Task instructions:
From the first line to the last, please reproduce the material exactly, skipping the pictures.

Records supplied:
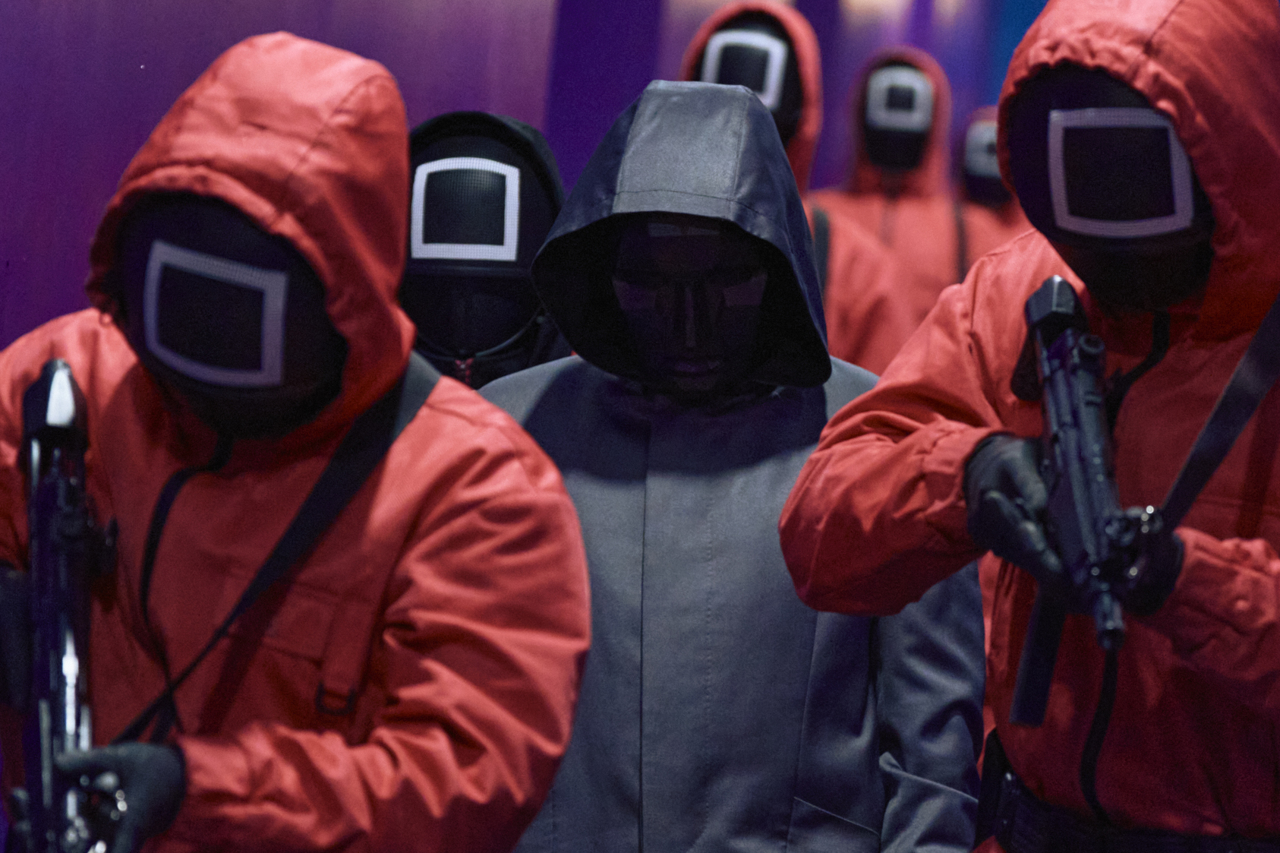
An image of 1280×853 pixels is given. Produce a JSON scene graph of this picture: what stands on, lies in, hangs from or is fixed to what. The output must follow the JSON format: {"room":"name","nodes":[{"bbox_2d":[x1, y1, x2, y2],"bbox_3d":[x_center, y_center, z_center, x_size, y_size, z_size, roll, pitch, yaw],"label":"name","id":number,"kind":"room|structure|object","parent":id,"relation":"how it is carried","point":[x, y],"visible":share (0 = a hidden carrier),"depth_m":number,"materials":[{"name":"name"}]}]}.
{"room":"event hall","nodes":[
{"label":"event hall","id":0,"kind":"room"},
{"bbox_2d":[0,0,1040,366],"bbox_3d":[-0.223,-1.033,9.392,0.306,4.286,12.729,5,2,5],"label":"wall","id":1,"kind":"structure","parent":0,"point":[131,150],"depth_m":8.01,"materials":[{"name":"purple paint"}]},
{"label":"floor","id":2,"kind":"structure","parent":0,"visible":0},
{"bbox_2d":[0,36,587,849],"bbox_3d":[-0.426,0.472,4.380,0.760,1.697,0.737,5,2,5],"label":"person","id":3,"kind":"object","parent":2,"relation":"on","point":[417,448],"visible":0.92,"depth_m":4.25},
{"bbox_2d":[12,356,116,852],"bbox_3d":[-0.532,0.228,4.219,0.153,0.482,0.657,5,2,5],"label":"rifle","id":4,"kind":"object","parent":3,"relation":"in","point":[46,386],"visible":0.9,"depth_m":4.28,"materials":[{"name":"black metal"}]},
{"bbox_2d":[397,110,568,387],"bbox_3d":[-0.276,0.445,6.077,0.636,1.672,0.800,5,2,5],"label":"person","id":5,"kind":"object","parent":2,"relation":"on","point":[509,155],"visible":0.25,"depth_m":5.98},
{"bbox_2d":[485,82,989,849],"bbox_3d":[0.042,0.456,5.345,0.725,1.706,0.674,5,2,5],"label":"person","id":6,"kind":"object","parent":2,"relation":"on","point":[597,389],"visible":0.78,"depth_m":5.22},
{"bbox_2d":[680,3,930,376],"bbox_3d":[0.231,0.091,8.734,0.758,1.768,0.762,5,2,5],"label":"person","id":7,"kind":"object","parent":2,"relation":"on","point":[722,23],"visible":0.21,"depth_m":8.64},
{"bbox_2d":[810,49,978,361],"bbox_3d":[0.562,-0.016,10.647,0.695,1.700,0.742,5,2,5],"label":"person","id":8,"kind":"object","parent":2,"relation":"on","point":[862,184],"visible":0.35,"depth_m":10.58},
{"bbox_2d":[953,108,1024,264],"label":"person","id":9,"kind":"object","parent":2,"relation":"on","point":[1003,205],"visible":0.17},
{"bbox_2d":[788,1,1279,852],"bbox_3d":[0.525,0.429,4.547,0.837,1.924,0.938,5,2,5],"label":"person","id":10,"kind":"object","parent":2,"relation":"on","point":[1188,135],"visible":0.91,"depth_m":4.45},
{"bbox_2d":[1008,270,1137,743],"bbox_3d":[0.410,0.063,4.333,0.125,0.342,0.632,5,2,5],"label":"rifle","id":11,"kind":"object","parent":10,"relation":"in","point":[1065,483],"visible":0.9,"depth_m":4.33,"materials":[{"name":"black metal"}]}
]}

Task output:
An image of 1280×853 pixels is given. Produce a JSON scene graph of this picture: what stands on, lies in, hangs from or is fixed to what. The output must follow the JSON format: {"room":"name","nodes":[{"bbox_2d":[x1, y1, x2, y2],"bbox_3d":[x_center, y_center, z_center, x_size, y_size, z_size, roll, pitch, yaw],"label":"name","id":number,"kind":"room|structure|object","parent":id,"relation":"how it is carried","point":[x, y],"visible":share (0 = a hidden carrier),"depth_m":number,"materials":[{"name":"name"}]}]}.
{"room":"event hall","nodes":[
{"label":"event hall","id":0,"kind":"room"},
{"bbox_2d":[0,0,1040,366],"bbox_3d":[-0.223,-1.033,9.392,0.306,4.286,12.729,5,2,5],"label":"wall","id":1,"kind":"structure","parent":0,"point":[131,150],"depth_m":8.01,"materials":[{"name":"purple paint"}]},
{"label":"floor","id":2,"kind":"structure","parent":0,"visible":0},
{"bbox_2d":[0,36,587,849],"bbox_3d":[-0.426,0.472,4.380,0.760,1.697,0.737,5,2,5],"label":"person","id":3,"kind":"object","parent":2,"relation":"on","point":[417,448],"visible":0.92,"depth_m":4.25},
{"bbox_2d":[12,356,116,852],"bbox_3d":[-0.532,0.228,4.219,0.153,0.482,0.657,5,2,5],"label":"rifle","id":4,"kind":"object","parent":3,"relation":"in","point":[46,386],"visible":0.9,"depth_m":4.28,"materials":[{"name":"black metal"}]},
{"bbox_2d":[397,110,568,387],"bbox_3d":[-0.276,0.445,6.077,0.636,1.672,0.800,5,2,5],"label":"person","id":5,"kind":"object","parent":2,"relation":"on","point":[509,155],"visible":0.25,"depth_m":5.98},
{"bbox_2d":[485,82,989,849],"bbox_3d":[0.042,0.456,5.345,0.725,1.706,0.674,5,2,5],"label":"person","id":6,"kind":"object","parent":2,"relation":"on","point":[597,389],"visible":0.78,"depth_m":5.22},
{"bbox_2d":[680,3,930,376],"bbox_3d":[0.231,0.091,8.734,0.758,1.768,0.762,5,2,5],"label":"person","id":7,"kind":"object","parent":2,"relation":"on","point":[722,23],"visible":0.21,"depth_m":8.64},
{"bbox_2d":[810,49,978,361],"bbox_3d":[0.562,-0.016,10.647,0.695,1.700,0.742,5,2,5],"label":"person","id":8,"kind":"object","parent":2,"relation":"on","point":[862,184],"visible":0.35,"depth_m":10.58},
{"bbox_2d":[953,108,1024,264],"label":"person","id":9,"kind":"object","parent":2,"relation":"on","point":[1003,205],"visible":0.17},
{"bbox_2d":[788,1,1279,852],"bbox_3d":[0.525,0.429,4.547,0.837,1.924,0.938,5,2,5],"label":"person","id":10,"kind":"object","parent":2,"relation":"on","point":[1188,135],"visible":0.91,"depth_m":4.45},
{"bbox_2d":[1008,270,1137,743],"bbox_3d":[0.410,0.063,4.333,0.125,0.342,0.632,5,2,5],"label":"rifle","id":11,"kind":"object","parent":10,"relation":"in","point":[1065,483],"visible":0.9,"depth_m":4.33,"materials":[{"name":"black metal"}]}
]}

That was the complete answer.